We hope that negotiations between SindiceTech and Insight (formerly DERI) around open sourcing the SPARQL editor and other items come to a successful conclusion. The SPARQL editor especially would be of general interest to the RDF community. It is noteworthy that there is no SPARQL query builder in common use out there (even OpenLink‘s own open source iSPARQL has been largely (but not entirely!) overlooked and misunderstood, though it’s been available as part of the OpenLink Ajax Toolkit for several years). OK, a query builder is useful when there is schema. But if the schema is an SQL one, as will be the case if RDF is adaptively stored, then any SQL query builder can be applied to the regular portion of the data. 40 years of calendar time and millennia of person years have gone into making SQL front ends and these will become applicable overnight; Virtuoso does speak SQL, as you may know.

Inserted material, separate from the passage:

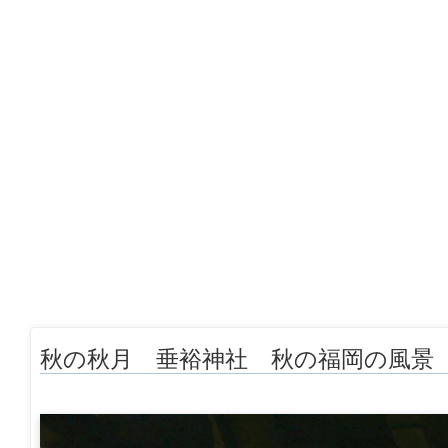
秋の秋月 垂裕神社 秋の福岡の風景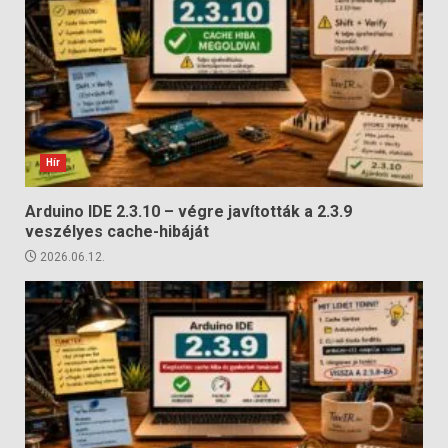
Hír
Arduino IDE 2.3.10 – végre javították a 2.3.9
veszélyes cache-hibáját
2026.06.12.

I had the breakout session about the database work in LOD2. What will be done is clear enough, the execution side is very good, and our coverage of the infinite space of query optimization continues to grow. One more revolution for storage may come about, as suggested above. There is not very much to discuss, just to execute. So I used the time to explain how you run
SELECT SUM ( l_extendedprice ) FROM lineitem , part WHERE l_partkey = p_partkey AND p_name LIKE '%green%'
Simple query, right? Sure, but application guys or sem-heads generally have no clue about how these in fact need to be done. I have the probably foolish belief that a little understanding of database, especially in the RDF space which does get hit by every query optimization problem, would be helpful. At least one would know what goes wrong. So I explained to Giovanni, who is in fact a good geek, that this is a hash join, and with only a little prompting he suggested that you should also put a Bloom filter in front of the hash. Good. So in the bar after dinner I was told I ought to teach. Maybe. But the students would have to be very fast and motivated. Anyway, the take-home message is that the DBMS must figure it out. In the SQL space this is easier, and of course, if most of RDF reduces to this, then RDF too will be more predictable in this department.

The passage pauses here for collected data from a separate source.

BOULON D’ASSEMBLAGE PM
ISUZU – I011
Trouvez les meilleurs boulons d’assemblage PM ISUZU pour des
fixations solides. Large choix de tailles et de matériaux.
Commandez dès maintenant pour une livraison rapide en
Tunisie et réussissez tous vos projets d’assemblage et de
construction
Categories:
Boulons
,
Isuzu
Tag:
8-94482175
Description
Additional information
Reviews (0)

I talked with Martin Kaltenböck of the Semantic Web Company about his brilliant networking accomplishments around organizing the European Data Forum and other activities. Martin is a great ambassador and lobbyist for linked data across Europe. Great work, also in generating visibility for LOD2.
The EU in general, thanks in great part to Stefano Bertolo’s long term push in this direction, is putting increasing emphasis on measuring progress in the research it funds. This is one of the messages from the LOD2 review also. Database is the domain of performance race par excellence; the matters on that side are well attended to by LDBC and, of course, the unimpeachably authoritative TPC, among others. In other domains, measurement is harder, as it involves a human-curated ground truth for any extraction, linking, or other integration. There is good work in both Mannheim and Leipzig in these areas, and I may at some point take a closer look, but for now it is appropriate to stick to core database.